Chick Corea y Herbie Hancock deslumbran en el cierre del Festival de Vitoria

Los pianistas Chick Corea (fondo) y Herbie Hancock (i) en el concierto que cierra el Festival de Jazz de Vitoria. /
Los pianistas Chick Corea (fondo) y Herbie Hancock (i) en el concierto que cierra el Festival de Jazz de Vitoria.

En un concierto sin interrupciones, dedicado a Paco de Lucía, han tocado temas de ambos y hasta una reinterpretación del Concierto de Aranjuez en la que han conseguido hacer cantar al público

PABLO MADARIAGA (EFE)

Chick Corea y Herbie Hancock han planeado con su música, deslumbrando al público de Vitoria en un concierto de cierre del Festival de Jazz que han dedicado íntegramente a Paco de Lucía, con quien Corea compartió este mismo escenario hace un par de años.

Por una vez, la organización les ha permitido tocar sin interrupciones, algo insólito en este festival, y el conjunto ha durado algo menos de dos horas que se han pasado en un suspiro, incluidos los dos bises, el primero de los cuales ha sido una reinterpretación del Concierto de Aranjuez en la que han conseguido hacer cantar al público que lo ha pasado en grande.

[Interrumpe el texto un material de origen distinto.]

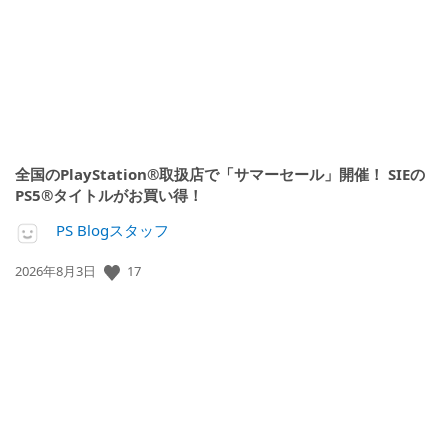
日:
全国のPlayStation®取扱店で「サマーセール」開催！ SIEの
PS5®タイトルがお買い得！
PS Blogスタッフ
17
公
2026年8月3日
開
日: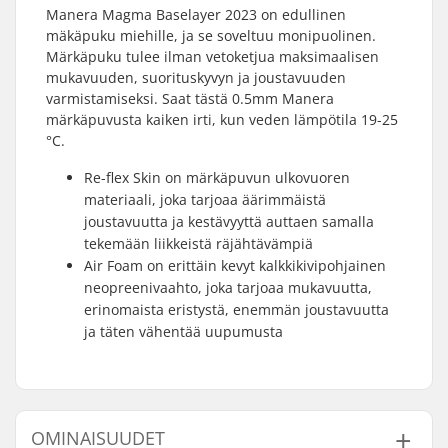
Manera Magma Baselayer 2023 on edullinen
mäkäpuku miehille, ja se soveltuu monipuolinen.
Märkäpuku tulee ilman vetoketjua maksimaalisen
mukavuuden, suorituskyvyn ja joustavuuden
varmistamiseksi. Saat tästä 0.5mm Manera
märkäpuvusta kaiken irti, kun veden lämpötila 19-25
°C.
Re-flex Skin on märkäpuvun ulkovuoren
materiaali, joka tarjoaa äärimmäistä
joustavuutta ja kestävyyttä auttaen samalla
tekemään liikkeistä räjähtävämpiä
Air Foam on erittäin kevyt kalkkikivipohjainen
neopreenivaahto, joka tarjoaa mukavuutta,
erinomaista eristystä, enemmän joustavuutta
ja täten vähentää uupumusta
OMINAISUUDET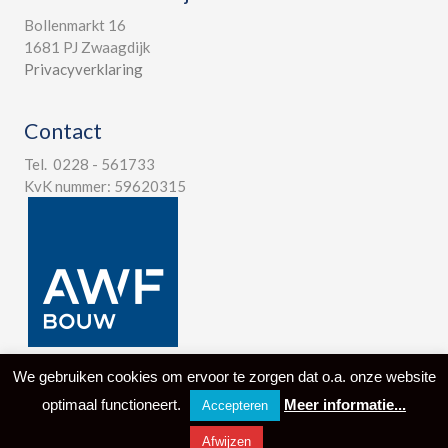
Bollenmarkt 16
1681 PJ Zwaagdijk
Privacyverklaring
Contact
Tel. 0228 - 561733
KvK nummer: 59620315
We gebruiken cookies om ervoor te zorgen dat o.a. onze website
optimaal functioneert.
Meer informatie...
© 2024 Aannemersbedrijf West-Friesland B.V. -
Design by I-
match
Accepteren
Webconcepts
Afwijzen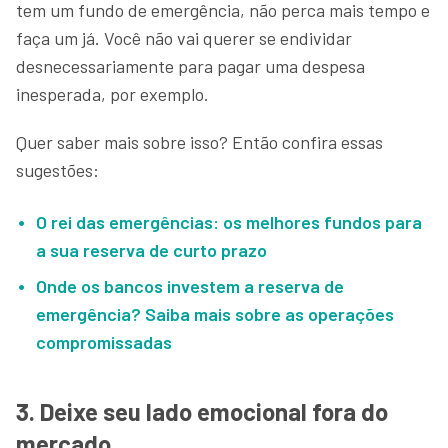
tem um fundo de emergência, não perca mais tempo e
faça um já. Você não vai querer se endividar
desnecessariamente para pagar uma despesa
inesperada, por exemplo.
Quer saber mais sobre isso? Então confira essas
sugestões:
O rei das emergências: os melhores fundos para
a sua reserva de curto prazo
Onde os bancos investem a reserva de
emergência? Saiba mais sobre as operações
compromissadas
3. Deixe seu lado emocional fora do
mercado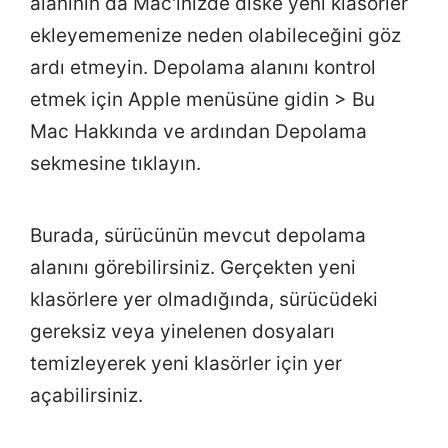
alanının da Mac'inizde diske yeni klasörler
ekleyememenize neden olabileceğini göz
ardı etmeyin. Depolama alanını kontrol
etmek için Apple menüsüne gidin > Bu
Mac Hakkında ve ardından Depolama
sekmesine tıklayın.
Burada, sürücünün mevcut depolama
alanını görebilirsiniz. Gerçekten yeni
klasörlere yer olmadığında, sürücüdeki
gereksiz veya yinelenen dosyaları
temizleyerek yeni klasörler için yer
açabilirsiniz.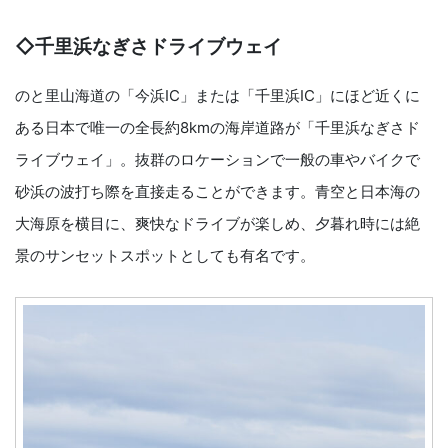
◇
千里浜なぎさドライブウェイ
のと里山海道の「今浜IC」または「千里浜IC」にほど近くに
ある日本で唯一の全長約8kmの海岸道路が「千里浜なぎさド
ライブウェイ」。抜群のロケーションで一般の車やバイクで
砂浜の波打ち際を直接走ることができます。
青空と日本海の
大海原を横目に、爽快なドライブが楽しめ、夕暮れ時には絶
景のサンセットスポットとしても有名です。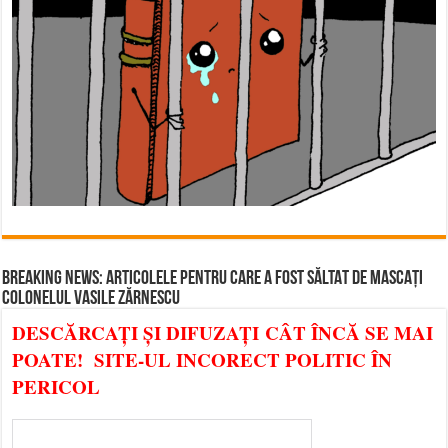
BREAKING NEWS: ARTICOLELE PENTRU CARE A FOST SĂLTAT DE MASCAȚI
COLONELUL VASILE ZĂRNESCU
DESCĂRCAȚI ȘI DIFUZAȚI CÂT ÎNCĂ SE MAI
POATE! SITE-UL INCORECT POLITIC ÎN
PERICOL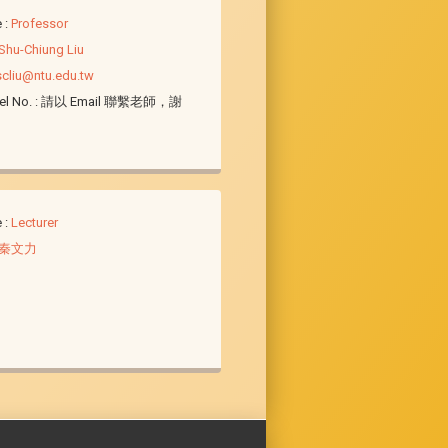
e
:
Professor
Shu-Chiung Liu
scliu@ntu.edu.tw
el No.
: 請以 Email 聯繫老師，謝
e
:
Lecturer
秦文力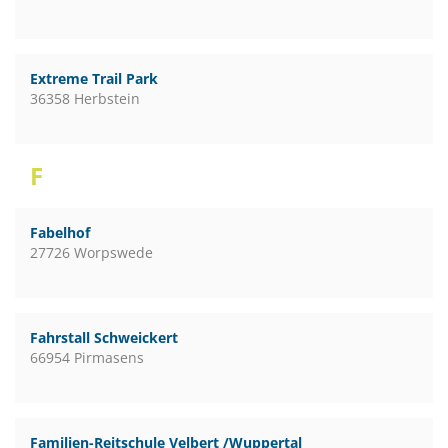
Extreme Trail Park
36358 Herbstein
F
Fabelhof
27726 Worpswede
Fahrstall Schweickert
66954 Pirmasens
Familien-Reitschule Velbert /Wuppertal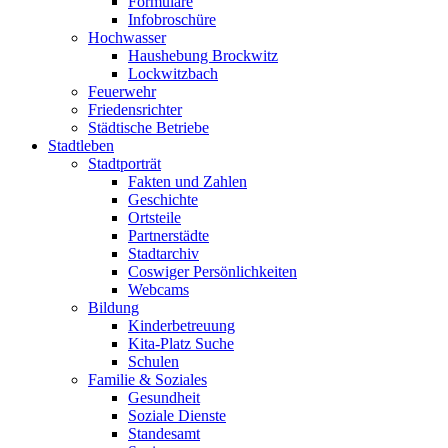
Formulare
Infobroschüre
Hochwasser
Haushebung Brockwitz
Lockwitzbach
Feuerwehr
Friedensrichter
Städtische Betriebe
Stadtleben
Stadtporträt
Fakten und Zahlen
Geschichte
Ortsteile
Partnerstädte
Stadtarchiv
Coswiger Persönlichkeiten
Webcams
Bildung
Kinderbetreuung
Kita-Platz Suche
Schulen
Familie & Soziales
Gesundheit
Soziale Dienste
Standesamt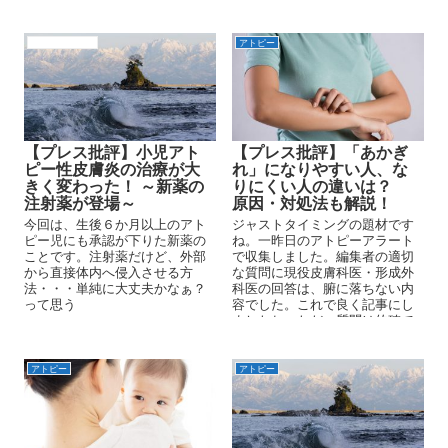
れ、顔を掻き始めて一気に体全
体へ広がっていく……。
アトピーの背景
アトピー
【プレス批評】小児アト
【プレス批評】「あかぎ
ピー性皮膚炎の治療が大
れ」になりやすい人、な
きく変わった！ ～新薬の
りにくい人の違いは？
注射薬が登場～
原因・対処法も解説！
今回は、生後６か月以上のアト
ジャストタイミングの題材です
ピー児にも承認が下りた新薬の
ね。一昨日のアトピーアラート
ことです。注射薬だけど、外部
で収集しました。編集者の適切
から直接体内へ侵入させる方
な質問に現役皮膚科医・形成外
法・・・単純に大丈夫かなぁ？
科医の回答は、腑に落ちない内
って思う
容でした。これで良く記事にし
ましたね。ただ、質問は的確で
したが、残念ですね。で、小生
の返答も医師の後にコメントし
ておきますのでご参考程度に。
アトピー
アトピー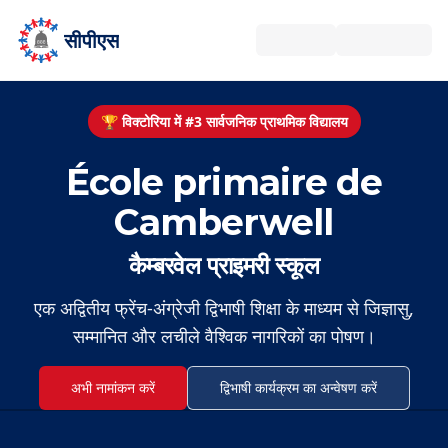
मुख्य सामग्री पर जाएँ
सीपीएस
🏆 विक्टोरिया में #3 सार्वजनिक प्राथमिक विद्यालय
École primaire de
Camberwell
कैम्बरवेल प्राइमरी स्कूल
एक अद्वितीय फ्रेंच-अंग्रेजी द्विभाषी शिक्षा के माध्यम से जिज्ञासु,
सम्मानित और लचीले वैश्विक नागरिकों का पोषण।
अभी नामांकन करें
द्विभाषी कार्यक्रम का अन्वेषण करें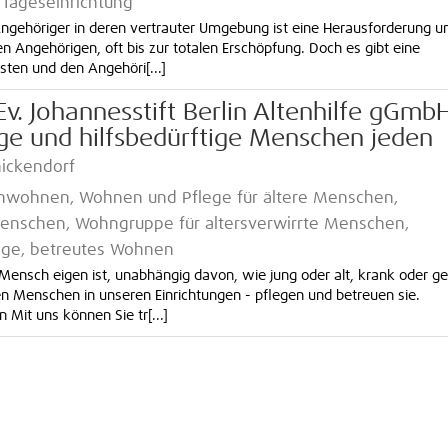
Tageseinrichtung
Angehöriger in deren vertrauter Umgebung ist eine Herausforderung u
den Angehörigen, oft bis zur totalen Erschöpfung. Doch es gibt eine
asten und den Angehöri[...]
Ev. Johannesstift Berlin Altenhilfe gGmb
tige und hilfsbedürftige Menschen jeden
nickendorf
enwohnen, Wohnen und Pflege für ältere Menschen,
nschen, Wohngruppe für altersverwirrte Menschen,
ge, betreutes Wohnen
Mensch eigen ist, unabhängig davon, wie jung oder alt, krank oder g
en Menschen in unseren Einrichtungen - pflegen und betreuen sie.
Mit uns können Sie tr[...]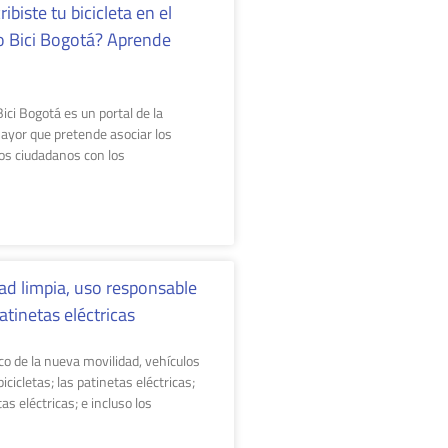
ribiste tu bicicleta en el
o Bici Bogotá? Aprende
ici Bogotá es un portal de la
Mayor que pretende asociar los
los ciudadanos con los
ad limpia, uso responsable
atinetas eléctricas
co de la nueva movilidad, vehículos
icicletas; las patinetas eléctricas;
tas eléctricas; e incluso los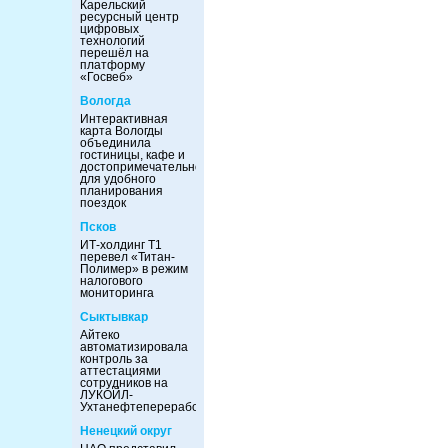
Карельский
ресурсный центр
цифровых
технологий
перешёл на
платформу
«Госвеб»
Вологда
Интерактивная
карта Вологды
объединила
гостиницы, кафе и
достопримечательности
для удобного
планирования
поездок
Псков
ИТ-холдинг Т1
перевел «Титан-
Полимер» в режим
налогового
мониторинга
Сыктывкар
Айтеко
автоматизировала
контроль за
аттестациями
сотрудников на
ЛУКОЙЛ-
Ухтанефтепереработка
Ненецкий округ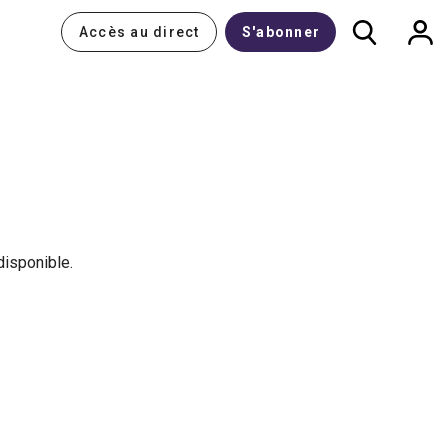
Accès au direct
S'abonner
disponible.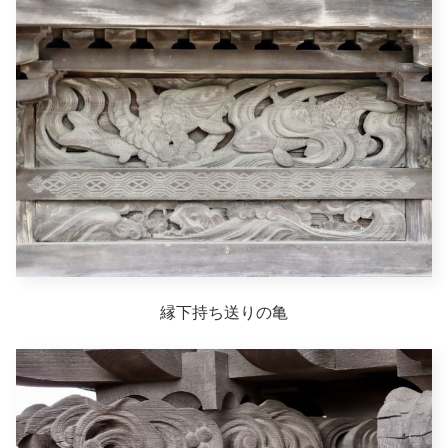
縁下持ち送りの亀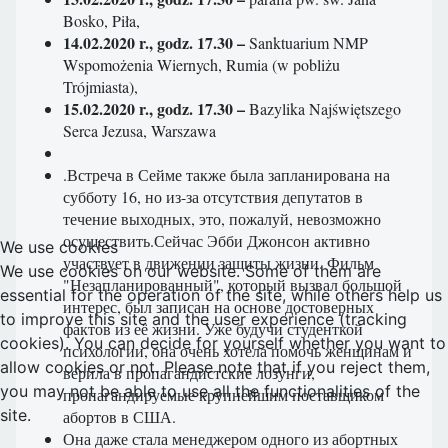
Bosko, Piła,
14.02.2020 r., godz. 17.30 –
Sanktuarium NMP
Wspomożenia Wiernych, Rumia (w pobliżu
Trójmiasta),
15.02.2020 r., godz. 17.30 –
Bazylika Najświętszego
Serca Jezusa, Warszawa
.Встреча в Сейме также была запланирована на
субботу 16, но из-за отсутствия депутатов в
течение выходных, это, пожалуй, невозможно
осуществить.Сейчас Эбби Джонсон активно
We use cookies
участвует в движении защиты жизни. Фильм
We use cookies on our website. Some of them are
"Незапланированный", который вызвал большой
essential for the operation of the site, while others help us
интерес, был записан на основе достоверных
to improve this site and the user experience (tracking
фактов из её жизни. Уже будучи студенткой
cookies). You can decide for yourself whether you want to
психологии, она очень хотела помочь женщинам и
allow cookies or not. Please note that if you reject them,
верила в пропагандистские лозунги,
you may not be able to use all the functionalities of the
пропагандируемые крупнейшим поставщиком
site.
абортов в США.
Она даже стала менеджером одного из абортных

Durante el resto del concierto han tocado alternativamente temas de ambos, algunos de ellos viejos conocidos de los espectadores que los han ido recibiendo con júbilo.

Ambos músicos pertenecen a la generación más importante del jazz, sin ninguna duda. Una época que produjo intérpretes de la talla de Shorter, Pastorius, Zawinul, Davis, Carter, o ellos mismos. Son la gente que tuvo el instinto de electrificar su sonido y la inteligencia de escuchar otras músicas, poniendo las cosas de tal manera que ya todo ha sido posible para los más jóvenes. Para hablar de su trabajo, se inventaron palabras como jazz-rock, latin-jazz, jazz-funk, fusión... y otras muchas que, a pesar de todo, no les hacen justicia.

Lo que se les ha podido escuchar hoy es todo eso, si se quiere, y mucho más. No merece una etiqueta como no la merecen ellos, a sus setenta y tantos años de creatividad ininterrumpida. Aunque no haya sido fácil para el público esta noche entrar en su mundo, como seguramente no puede serlo para ellos mismos, tampoco han necesitado tanto para empezar a sonar como una máquina afinada y sólida.

Cada uno de ellos ha traído un piano de cola, que han situado enfrentados en el centro del escenario, y un teclado electrónico, que utilizaban a menudo, añadiendo atmósferas menos acústicas al conjunto. Porque en ningún caso ha sido un "duelo" entre estos dos monstruos. Más bien una búsqueda, desde ambos lados del escenario, de ese momento de compenetración en el que uno más uno sean más, o mucho más que dos.

Es un ejercicio que no parece nada fácil, teniendo en cuenta quiénes son los implicados, algo que tiene más que ver con la actitud que con la capacidad de ambos. Desde luego uno de esos retos por los que Iñaki Añúa, el director del festival, está dispuesto a apostarlo todo, y eso tiene que agradecerle el público de Vitoria.

Casi en la despedida, ellos mismos han incluido al público en la ecuación, diciendo que había un total de tres intérpretes en la sala. Se les ha visto muy relajados y amistosos. Incluso Chick Corea ha sacado su móvil para hacer fotos a la gente, y en un momento dado a convocado a Hancock para hacerse un "selfie" con la concurrencia de fondo.

En conjunto esta 39 edición de la muestra vitoriana ha tenido grandes momentos y otros algo menos brillantes, zonas de puro jazz, y otras no tanto, pero ha conseguido mantener atento y divertido a un público de todas las generaciones que no siempre ha llenado el pabellón, aunque la asistencia haya sido muy aceptable todos los días.